The Obligatory Obama Speech Post

At the American Spectator blog, Philip Klein has a pretty good summary of President Obama's speech to Congress:

He says we'll all have to give up some of our priorities even while outlining the most expansive domestic agenda in decades. He says he doesn't believe in bigger government, but vows to pump more money into banks, bail out homeowners, set up a fund to provide auto loans, and spend billions more on education and energy. He creates the illusion of being a sober and realistic leader who understands that we face some hard choices and tradeoffs while he declares that the way to reduce the growth of government spending on health care is to have the government spend more money on health care.
Also: we're going to have "investors" return to the market, but "speculators" will be left in the cold. He'll "help millions of Americans who are struggling with declining home values", but not "that neighbor down the street who bought a house he could never hope to afford". Thumbs up for "small business", thumbs down to "Wall Street exectutives" and "CEOs", at least those who might want "fancy drapes" or to "disappear on a private jet." And two thumbs down for "corporations that ship our jobs overseas." (Yes, he used that tired trope twice.)

At Reason, Matt Welch notes amazing Barackrobatics:

"But I also know," President Barack Obama said last night, in his typically self-referential fashion, "that in a time of crisis, we cannot afford to govern out of anger, or yield to the politics of the moment.
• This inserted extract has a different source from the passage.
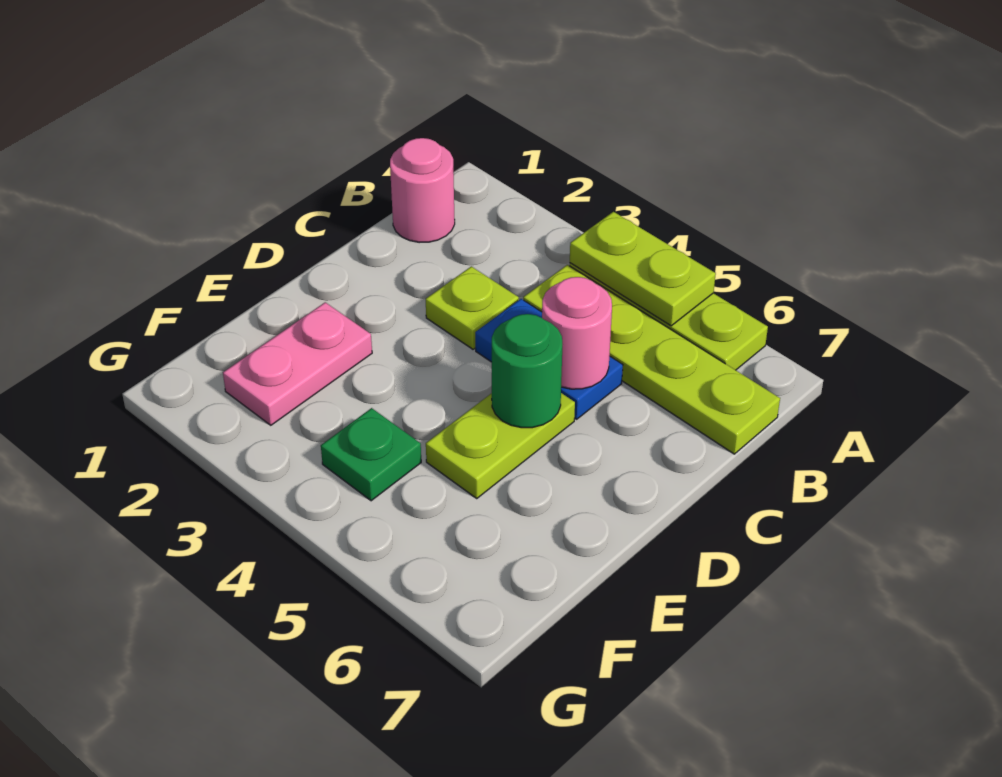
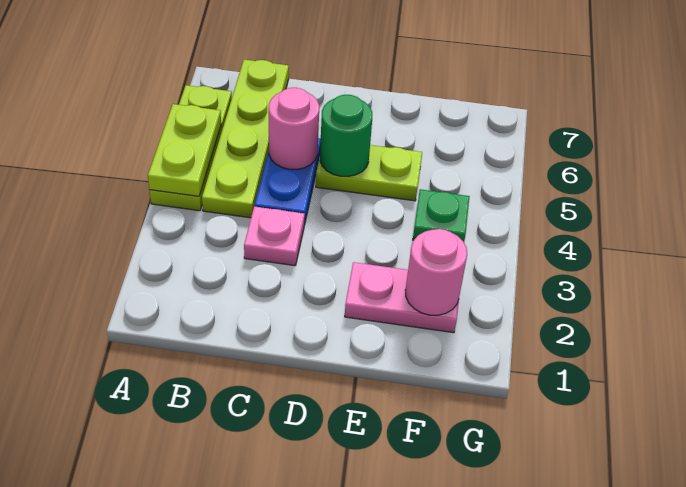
pink 1x1 round brick [390,138,455,243] -> pink 1x1 round brick moved to [405,229,467,315]
lime 1x1 plate [426,266,519,349] -> pink 1x1 plate [244,206,305,266]

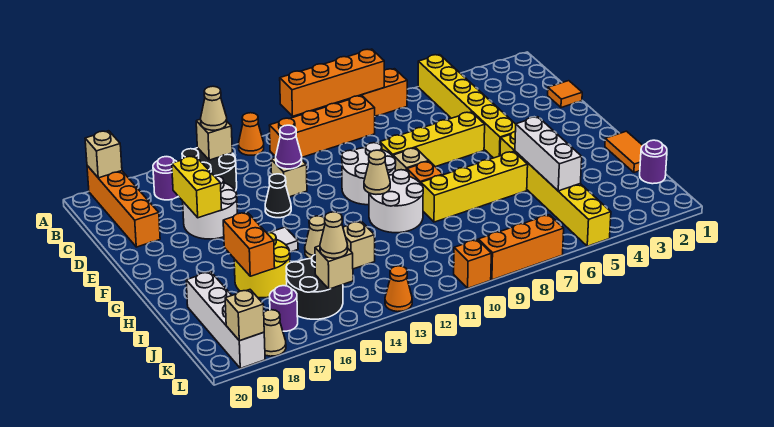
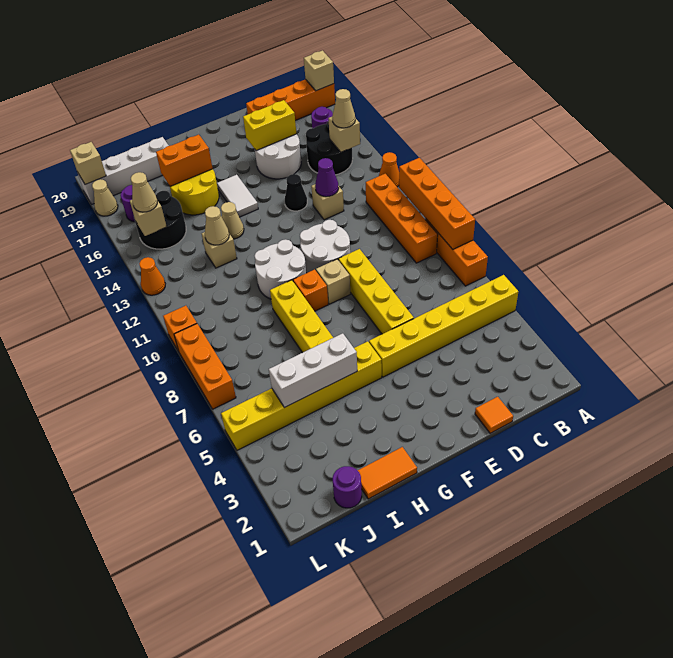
tan 1x1 cone [364,150,390,194] -> tan 1x1 cone moved to [205,206,229,245]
My job--our job--is to solve the problem. Our job is to govern with a sense of responsibility."

It was a pleasingly presidential sentiment for a subdued, not-quite-a-State-of-the-Union speech. Unfortunately for Obama--and us--it was also contradicted, and blatantly so, not four paragraphs prior, by a guy named Barack Obama. "This time," the president warned us the minute before, while giving that stern schoolmaster look of his, "CEOs won't be able to use taxpayer money to pad their paychecks or buy fancy drapes or disappear on a private jet. Those days are over!" Democrats leaped to their feet.

Or: Inciting politically-convenient anger is wrong. Unless I'm doing it.

The Associated Press provides a pretty good fact check on the speech. They, like many of us, are pretty sick of the Obama claim (made ad nauseum) that his "plan will save or create 3.5 million jobs." Although their language is diplomatic:

[I]t's unlikely the nation will ever know how many jobs are saved as a result of the stimulus. While it's clear when jobs are abolished, there's no economic gauge that tracks job preservation. The estimates are based on economic assumptions of how many jobs would be lost without the stimulus.
In short, Obama is bullshitting us, and it doesn't get any truer with repetition.

Can he fool enough people with this soaring rhetorical nonsense? I'm thinking: probably!